Reproduce every text line of the listing below verbatim, in its original order, and omit the pictures.

-------- Exercise data

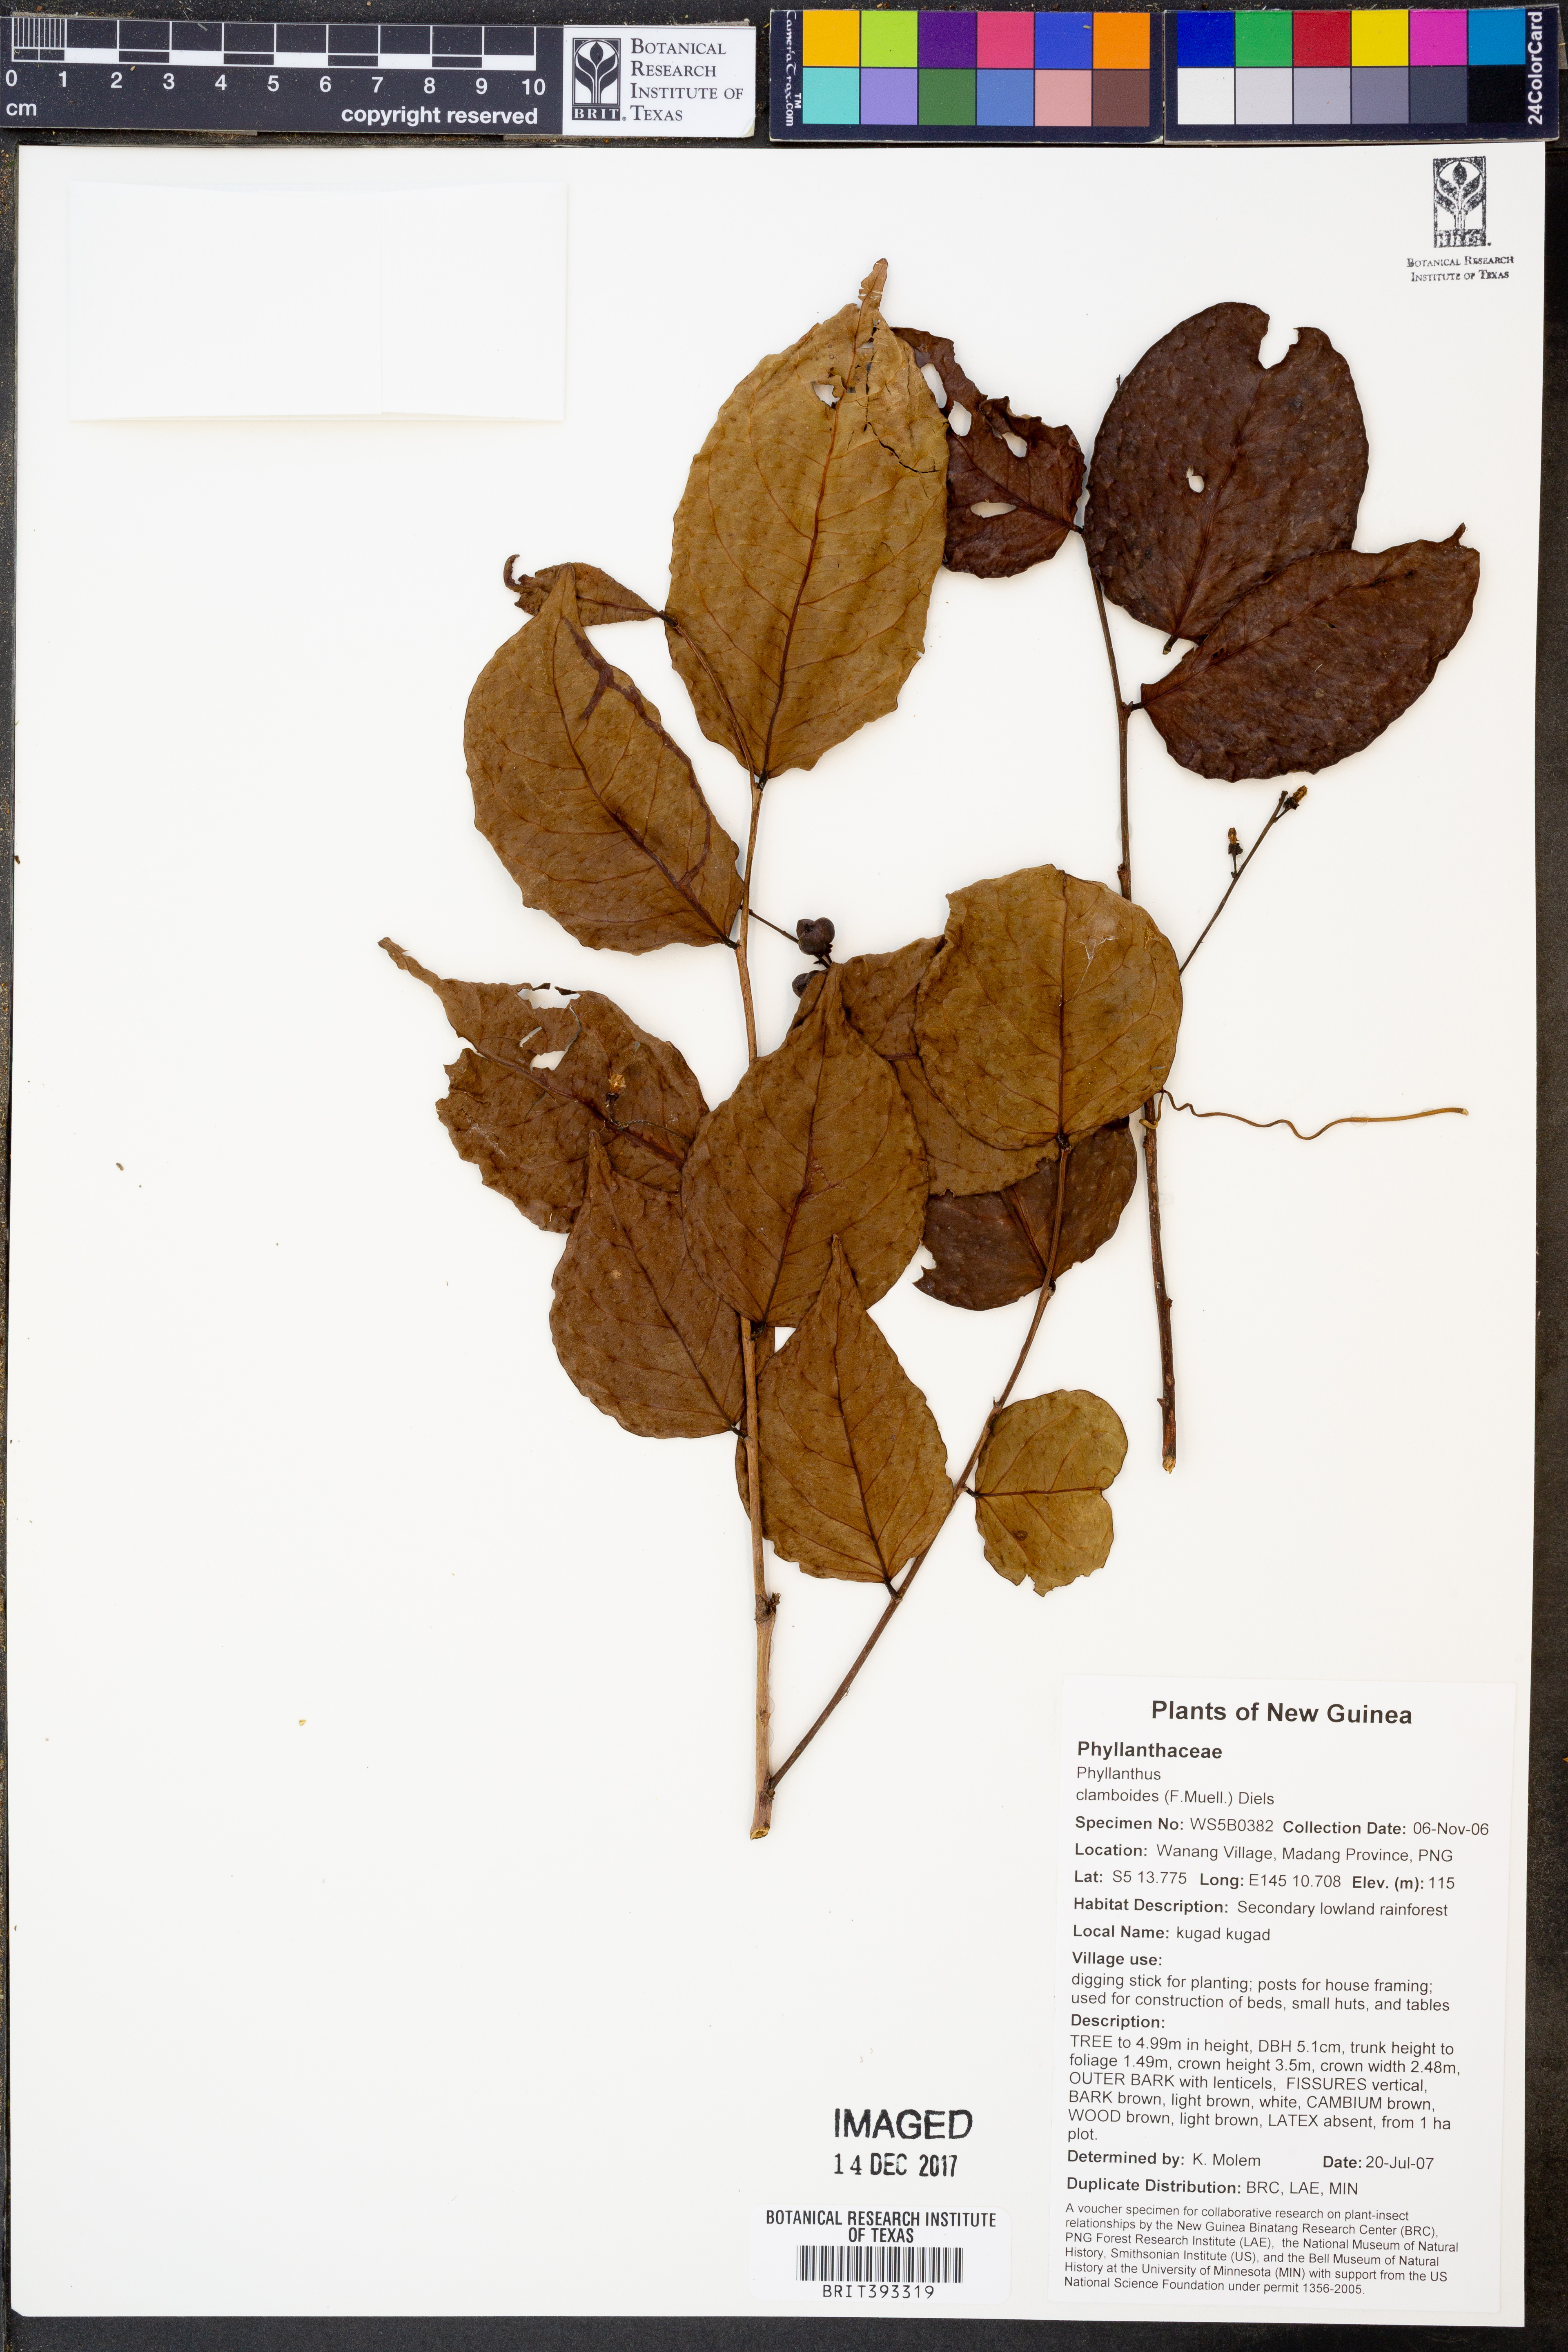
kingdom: Plantae
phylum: Tracheophyta
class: Magnoliopsida
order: Malpighiales
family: Phyllanthaceae
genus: Phyllanthus
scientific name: Phyllanthus clamboides
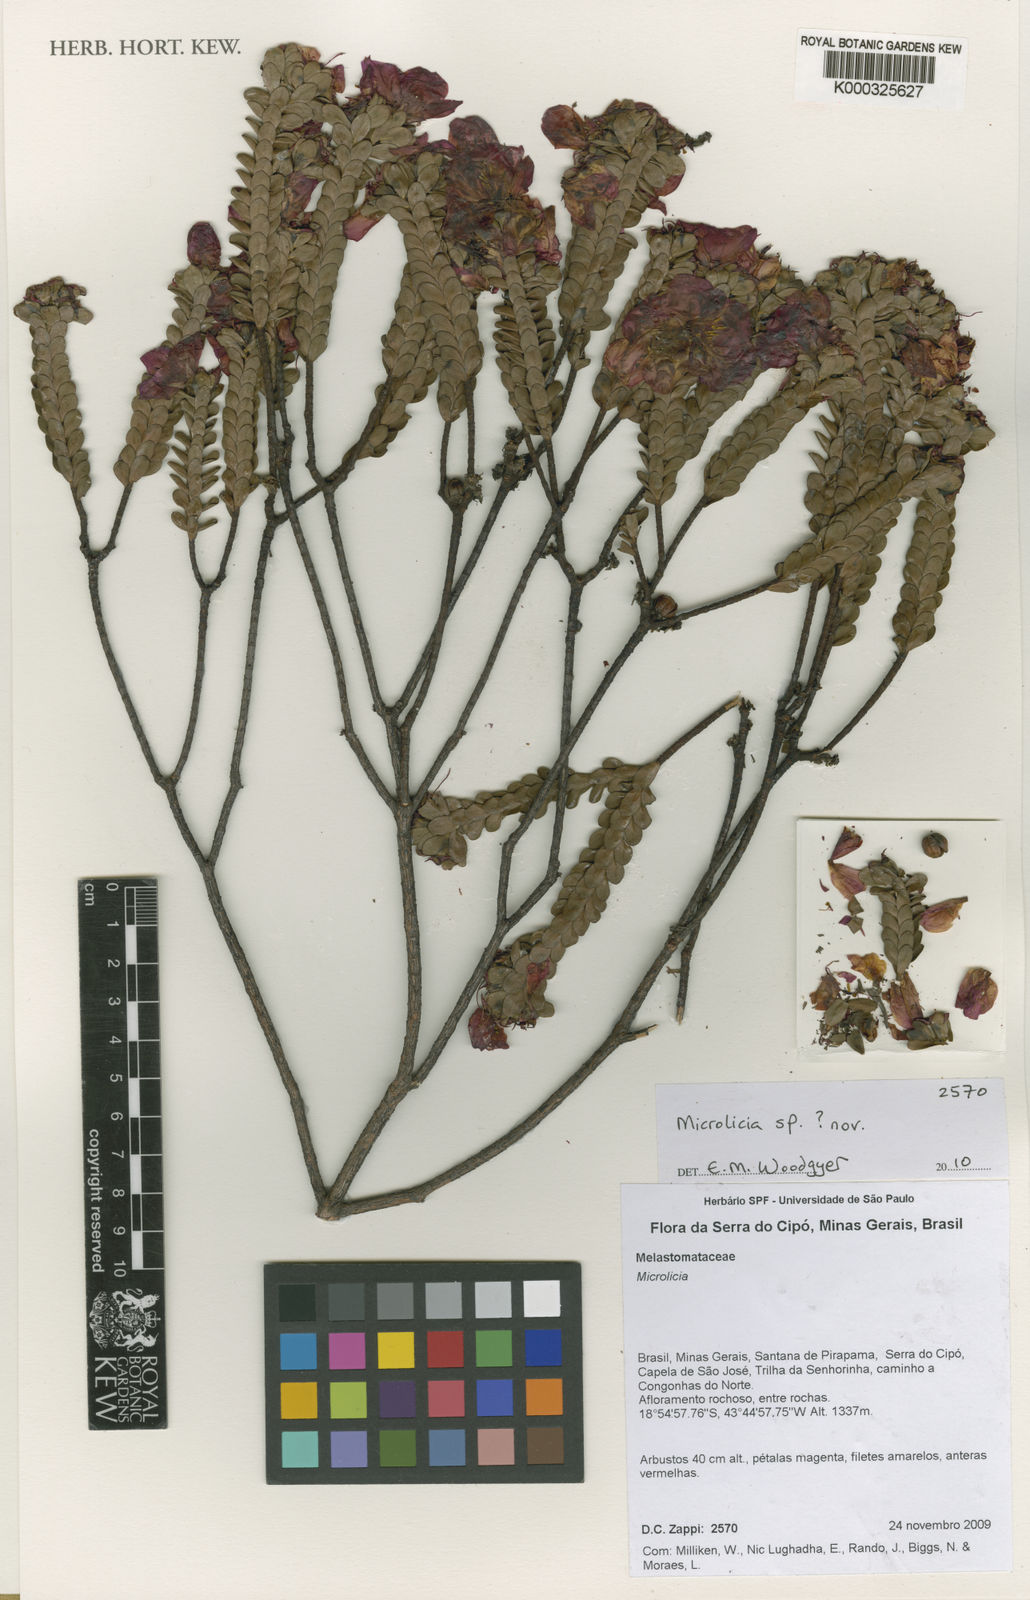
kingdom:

----------------

The result:
kingdom: Plantae
phylum: Tracheophyta
class: Magnoliopsida
order: Malpighiales
family: Phyllanthaceae
genus: Phyllanthus
scientific name: Phyllanthus clamboides
kingdom:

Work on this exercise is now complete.